> [Text shown]:
↓↓↓
How to Have a Banner Career in Apartment Operations
Apartment property management is becoming an increasingly demanding profession, and those who look to make it a career are being called on to broaden their skill sets considerably. Those who are rising to the top not only are well-versed in operations, maintenance, and leasing, but also have customer service skills, business acumen, and technology expertise. No one knows this better than Steve Matre, Director of Education, Marketing, and Development at Banner Property Management LLC, who sat down with us recently. What follows is our chat:
NATIONAL APARTMENT ASSOCIATION: Mr. Marte, please introduce yourself to our readers.
STEVE MATRE: I have been in the property management business for a little over 20 years. I'm actually a CPA. I started in accounting, then had an opportunity to move over into operations. I've overseen portfolios as big as 7,000 units. Banner's portfolio is currently about 6,800 units in 10 states. I transitioned from operations to directing education, marketing, and revenue management with Banner, and I've been doing that now for about six years.
NAA: What have been some of the top initiatives at Banner that have helped the company achieve greater effectiveness in its property management operations?
SM: Like everybody else, we've tried to do a lot with technology. On the customer side, we've implemented payment portal systems, online availability, social media platforms. We've made the resident experience more interactive online through our resident portal.
NAA: Can you provide an anecdote on how residents used to interact and how they interact now, and why it's more beneficial to you and to them?
SM: In the past, residents would meet one another and interact in conventional ways, because an apartment community is, in essence, a neighborhood. Our resident portal has allowed residents to post things for sale on the community "wall," similar to what a social media site would offer; view a calendar of events at the property; publicize and create their own social events like running or book clubs; and "find" their neighbors' profiles on Facebook if they opt in and allow themselves to be found.
It's beneficial that our properties are able to offer an experience that mirrors the social media landscape since people have gotten so used to relating to each other that way. And there is some value created by this online form of "community," since a sense of community is an oft-quoted reason to stay at an apartment community. It's basically self-service resident retention. The residents interact without having to rely on our teams to create all the interactive opportunities.
↑↑↑
Dataset entries:
↓↓↓
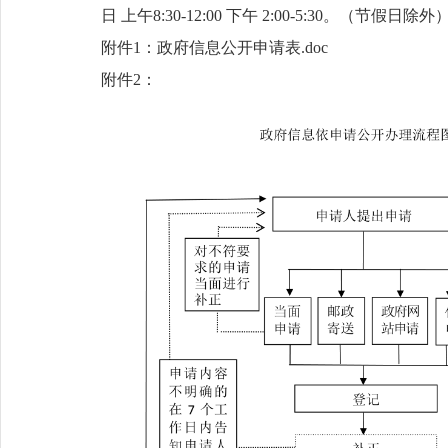
日 上午8:30-12:00 下午 2:00-5:30。（节假日除外
附件1：政府信息公开申请表.doc
附件2：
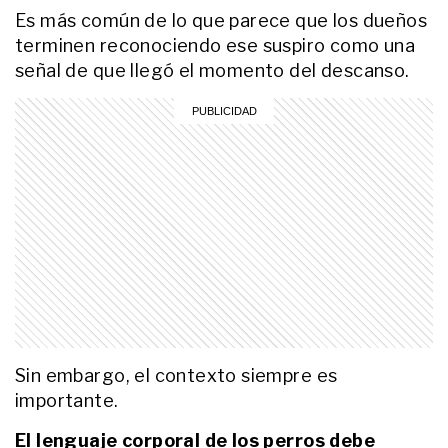
comportamiento
Es más común de lo que parece que los dueños
LIFESTYLE
terminen reconociendo ese suspiro como una
Por qué algunos gatos apoyan la
señal de que llegó el momento del descanso.
cabeza sobre la mano de sus
dueños y qué significa ese
comportamiento
LIFESTYLE
Qué significa cuando tu gato
entra a una habitación y se queda
mirando sin hacer nada
LIFESTYLE
Qué significa cuando tu gato se
queda sentado sobre objetos que
estabas usando
Sin embargo, el contexto siempre es
LIFESTYLE
Dónde le gusta dormir realmente
importante.
a tu gato (y por qué cambia de
lugar todo el tiempo)
El lenguaje corporal de los perros debe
↑↑↑
> [Exercise description]: Quote the apartment operations interview above from "It's beneficial that" up to and including "the interactive opportunities.".

> [Task answer]:
It's beneficial that our properties are able to offer an experience that mirrors the social media landscape since people have gotten so used to relating to each other that way. And there is some value created by this online form of "community," since a sense of community is an oft-quoted reason to stay at an apartment community. It's basically self-service resident retention. The residents interact without having to rely on our teams to create all the interactive opportunities.